Senator Diane Feinstein Wants to know about the Benefits of P2P

Bora Akyol bora at cisco.com
Mon Aug 30 22:33:14 UTC 2004


Traffic patterns is one thing for sure.
P2P should be lopsided the other way around. More outbound,
than inbound. or at best symetric.
Regular browsing is asymmetric with more inbound 
than outbound.

Have people been tracking changes in the traffic patterns
since the advent of P2P.

Bora


> -----Original Message-----
> From: owner-nanog at merit.edu [mailto:owner-nanog at merit.edu] On 
> Behalf Of Sean Donelan
> Sent: Monday, August 30, 2004 2:04 PM
> To: Fred Baker
> Cc: Henry Linneweh; nanog at merit.edu
> Subject: Re: Senator Diane Feinstein Wants to know about the 
> Benefits of P2P 
> 
> 
> 
> On Mon, 30 Aug 2004, Fred Baker wrote:
> > This kind of a "you're different and therefore wrong" 
> mismatch has made
> > complete hash out of quite a variety of discussions concerning user
> > experience and user requirements on the Internet. Please 
> listen carefully
> > when someone talks about having limited rate access.

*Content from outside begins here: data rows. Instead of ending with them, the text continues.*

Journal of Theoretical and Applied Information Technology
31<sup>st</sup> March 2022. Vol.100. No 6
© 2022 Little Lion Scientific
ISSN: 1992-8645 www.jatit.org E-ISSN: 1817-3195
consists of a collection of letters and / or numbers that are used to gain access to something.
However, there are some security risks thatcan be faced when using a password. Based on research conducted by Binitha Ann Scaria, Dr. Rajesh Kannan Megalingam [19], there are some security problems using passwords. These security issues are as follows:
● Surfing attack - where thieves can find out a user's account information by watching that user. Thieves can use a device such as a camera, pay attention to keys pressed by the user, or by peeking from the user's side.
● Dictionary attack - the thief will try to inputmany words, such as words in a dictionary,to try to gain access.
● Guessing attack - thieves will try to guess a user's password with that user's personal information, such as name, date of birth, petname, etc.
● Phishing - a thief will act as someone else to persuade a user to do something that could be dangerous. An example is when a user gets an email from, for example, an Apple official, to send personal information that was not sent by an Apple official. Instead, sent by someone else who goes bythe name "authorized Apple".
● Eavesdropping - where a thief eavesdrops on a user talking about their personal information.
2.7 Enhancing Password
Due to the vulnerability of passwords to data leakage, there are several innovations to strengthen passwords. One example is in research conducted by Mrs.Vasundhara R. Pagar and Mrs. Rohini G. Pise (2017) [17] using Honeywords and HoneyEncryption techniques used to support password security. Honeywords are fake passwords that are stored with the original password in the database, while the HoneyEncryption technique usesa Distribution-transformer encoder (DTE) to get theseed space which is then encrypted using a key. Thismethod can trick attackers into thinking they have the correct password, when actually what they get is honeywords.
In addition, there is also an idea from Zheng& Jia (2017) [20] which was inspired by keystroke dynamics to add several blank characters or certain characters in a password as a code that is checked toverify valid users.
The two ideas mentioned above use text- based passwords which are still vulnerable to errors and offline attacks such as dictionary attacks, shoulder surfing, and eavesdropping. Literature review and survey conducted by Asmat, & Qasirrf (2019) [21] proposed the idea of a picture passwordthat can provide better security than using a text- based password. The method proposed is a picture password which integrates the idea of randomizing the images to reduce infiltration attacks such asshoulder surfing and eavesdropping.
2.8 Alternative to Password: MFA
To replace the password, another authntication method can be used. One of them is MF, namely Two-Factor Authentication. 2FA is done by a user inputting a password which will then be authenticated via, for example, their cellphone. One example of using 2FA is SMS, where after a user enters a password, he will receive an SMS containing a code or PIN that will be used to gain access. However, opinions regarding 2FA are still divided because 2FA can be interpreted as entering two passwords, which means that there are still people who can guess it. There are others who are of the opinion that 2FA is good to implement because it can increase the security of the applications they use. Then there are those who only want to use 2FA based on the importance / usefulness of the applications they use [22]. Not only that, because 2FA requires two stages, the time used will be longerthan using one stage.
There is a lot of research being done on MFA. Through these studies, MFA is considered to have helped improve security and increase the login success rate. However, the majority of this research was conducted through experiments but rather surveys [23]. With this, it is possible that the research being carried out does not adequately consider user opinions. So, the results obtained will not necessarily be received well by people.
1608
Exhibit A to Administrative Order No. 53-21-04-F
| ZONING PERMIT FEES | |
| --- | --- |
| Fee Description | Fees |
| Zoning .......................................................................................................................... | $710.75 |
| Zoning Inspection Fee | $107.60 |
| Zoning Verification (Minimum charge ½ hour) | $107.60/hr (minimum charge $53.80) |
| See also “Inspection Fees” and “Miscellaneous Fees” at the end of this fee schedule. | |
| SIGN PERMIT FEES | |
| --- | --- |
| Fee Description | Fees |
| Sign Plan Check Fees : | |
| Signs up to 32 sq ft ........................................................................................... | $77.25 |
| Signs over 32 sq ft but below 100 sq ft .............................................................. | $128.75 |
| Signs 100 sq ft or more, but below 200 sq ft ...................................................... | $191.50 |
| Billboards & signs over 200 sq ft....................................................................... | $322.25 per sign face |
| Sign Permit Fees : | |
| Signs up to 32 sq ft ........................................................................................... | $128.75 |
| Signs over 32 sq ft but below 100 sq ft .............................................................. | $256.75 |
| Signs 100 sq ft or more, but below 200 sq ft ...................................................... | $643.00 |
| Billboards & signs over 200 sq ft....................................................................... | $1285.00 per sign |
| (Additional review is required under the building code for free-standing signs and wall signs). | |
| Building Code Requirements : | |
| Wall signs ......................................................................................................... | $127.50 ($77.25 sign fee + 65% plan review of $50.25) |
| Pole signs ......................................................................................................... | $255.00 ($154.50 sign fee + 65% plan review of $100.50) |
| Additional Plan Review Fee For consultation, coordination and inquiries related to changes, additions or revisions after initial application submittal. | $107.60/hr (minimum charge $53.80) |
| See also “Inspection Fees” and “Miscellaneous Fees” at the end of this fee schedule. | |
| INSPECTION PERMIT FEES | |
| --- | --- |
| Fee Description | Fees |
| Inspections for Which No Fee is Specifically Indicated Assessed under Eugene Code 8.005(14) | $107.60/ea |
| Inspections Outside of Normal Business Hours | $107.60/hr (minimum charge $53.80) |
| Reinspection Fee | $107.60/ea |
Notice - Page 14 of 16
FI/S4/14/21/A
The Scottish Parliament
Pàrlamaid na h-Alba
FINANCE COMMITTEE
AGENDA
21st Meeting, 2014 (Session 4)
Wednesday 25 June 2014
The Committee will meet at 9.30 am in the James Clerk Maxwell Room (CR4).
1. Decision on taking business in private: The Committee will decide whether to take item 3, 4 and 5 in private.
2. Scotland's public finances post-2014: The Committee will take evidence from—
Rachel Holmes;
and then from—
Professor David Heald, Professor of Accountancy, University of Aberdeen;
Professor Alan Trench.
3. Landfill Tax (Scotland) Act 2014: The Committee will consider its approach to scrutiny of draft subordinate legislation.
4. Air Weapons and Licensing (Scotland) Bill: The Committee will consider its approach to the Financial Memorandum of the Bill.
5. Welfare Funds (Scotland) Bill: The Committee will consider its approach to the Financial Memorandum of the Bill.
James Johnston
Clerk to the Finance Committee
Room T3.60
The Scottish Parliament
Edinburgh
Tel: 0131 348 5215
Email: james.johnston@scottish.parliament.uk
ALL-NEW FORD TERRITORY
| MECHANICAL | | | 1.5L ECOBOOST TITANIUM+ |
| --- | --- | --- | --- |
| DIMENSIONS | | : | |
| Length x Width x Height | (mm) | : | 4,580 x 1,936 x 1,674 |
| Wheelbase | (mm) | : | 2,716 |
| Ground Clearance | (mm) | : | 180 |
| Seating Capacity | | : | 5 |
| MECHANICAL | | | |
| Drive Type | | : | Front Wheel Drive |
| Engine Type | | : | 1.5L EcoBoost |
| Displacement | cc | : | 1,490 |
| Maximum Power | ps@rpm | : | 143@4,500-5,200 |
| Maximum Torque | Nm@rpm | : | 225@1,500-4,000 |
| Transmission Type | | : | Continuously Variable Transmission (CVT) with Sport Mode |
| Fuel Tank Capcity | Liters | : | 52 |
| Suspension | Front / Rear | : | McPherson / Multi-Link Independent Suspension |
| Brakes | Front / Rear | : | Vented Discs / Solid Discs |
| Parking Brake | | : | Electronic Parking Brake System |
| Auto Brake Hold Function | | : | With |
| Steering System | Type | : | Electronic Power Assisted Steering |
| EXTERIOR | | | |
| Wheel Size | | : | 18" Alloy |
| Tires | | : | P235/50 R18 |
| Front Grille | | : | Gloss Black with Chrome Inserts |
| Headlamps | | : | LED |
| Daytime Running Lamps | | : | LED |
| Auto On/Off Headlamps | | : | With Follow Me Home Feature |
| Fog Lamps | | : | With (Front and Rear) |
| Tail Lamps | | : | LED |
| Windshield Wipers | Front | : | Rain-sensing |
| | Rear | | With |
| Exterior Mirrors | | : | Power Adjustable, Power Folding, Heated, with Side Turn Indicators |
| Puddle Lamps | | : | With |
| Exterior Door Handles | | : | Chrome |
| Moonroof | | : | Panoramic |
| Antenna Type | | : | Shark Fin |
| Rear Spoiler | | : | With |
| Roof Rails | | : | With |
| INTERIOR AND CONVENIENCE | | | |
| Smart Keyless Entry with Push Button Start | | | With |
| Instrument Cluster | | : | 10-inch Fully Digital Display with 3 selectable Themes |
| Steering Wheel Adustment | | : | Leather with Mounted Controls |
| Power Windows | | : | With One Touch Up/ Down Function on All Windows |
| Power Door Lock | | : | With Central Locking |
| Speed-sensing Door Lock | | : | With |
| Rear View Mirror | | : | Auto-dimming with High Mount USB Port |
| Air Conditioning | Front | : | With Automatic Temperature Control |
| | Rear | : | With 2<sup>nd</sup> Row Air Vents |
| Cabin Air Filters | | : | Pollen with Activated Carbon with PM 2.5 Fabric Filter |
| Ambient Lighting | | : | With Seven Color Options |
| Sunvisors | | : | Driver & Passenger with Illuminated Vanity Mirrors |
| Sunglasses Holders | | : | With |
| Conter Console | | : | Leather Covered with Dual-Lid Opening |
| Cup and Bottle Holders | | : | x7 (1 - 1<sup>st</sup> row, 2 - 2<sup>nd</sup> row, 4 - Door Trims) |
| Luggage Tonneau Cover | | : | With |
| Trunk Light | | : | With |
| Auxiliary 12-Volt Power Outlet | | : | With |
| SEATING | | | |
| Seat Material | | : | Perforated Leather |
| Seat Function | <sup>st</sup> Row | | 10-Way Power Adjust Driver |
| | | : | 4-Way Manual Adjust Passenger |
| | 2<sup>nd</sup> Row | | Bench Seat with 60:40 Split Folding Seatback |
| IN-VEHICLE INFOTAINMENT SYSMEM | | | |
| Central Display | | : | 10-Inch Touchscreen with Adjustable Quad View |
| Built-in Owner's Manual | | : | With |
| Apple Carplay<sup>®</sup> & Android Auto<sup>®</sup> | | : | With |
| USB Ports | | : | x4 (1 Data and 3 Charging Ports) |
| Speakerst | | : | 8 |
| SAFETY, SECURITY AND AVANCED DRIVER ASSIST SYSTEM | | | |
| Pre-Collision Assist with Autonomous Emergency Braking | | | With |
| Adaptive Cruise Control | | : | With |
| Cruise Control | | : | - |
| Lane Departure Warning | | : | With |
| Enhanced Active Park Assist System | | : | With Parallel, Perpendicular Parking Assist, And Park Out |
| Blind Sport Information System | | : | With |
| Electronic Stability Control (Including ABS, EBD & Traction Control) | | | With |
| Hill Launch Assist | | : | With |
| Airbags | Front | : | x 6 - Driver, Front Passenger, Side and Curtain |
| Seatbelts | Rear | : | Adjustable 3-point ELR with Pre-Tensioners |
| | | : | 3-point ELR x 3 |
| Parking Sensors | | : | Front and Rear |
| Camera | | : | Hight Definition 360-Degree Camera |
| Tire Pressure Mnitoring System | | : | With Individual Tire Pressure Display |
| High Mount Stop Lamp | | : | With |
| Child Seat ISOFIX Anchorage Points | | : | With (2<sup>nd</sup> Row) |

The 
> assumptions that
> > are obviously true in your (SP) world are completely 
> irrelevant in theirs.
> > If you want their opinions - and this opinion was 
> explicitly requested -
> > you have to respect them when they are offered, not just 
> bash them as
> > different from your experience.
> 
> I've always wondered what really makes P2P different from 
> anything else on
> the Internet?  From the service provider's point of view, 
> users accessing
> CNN.COM is a peer-to-peer activity between the user and CNN.  From the
> service provider's point of view, Microsoft and Akamai are 
> peer-to-peer
> activities.
> 
> Freedom of the press belongs to those that can afford to buy a press.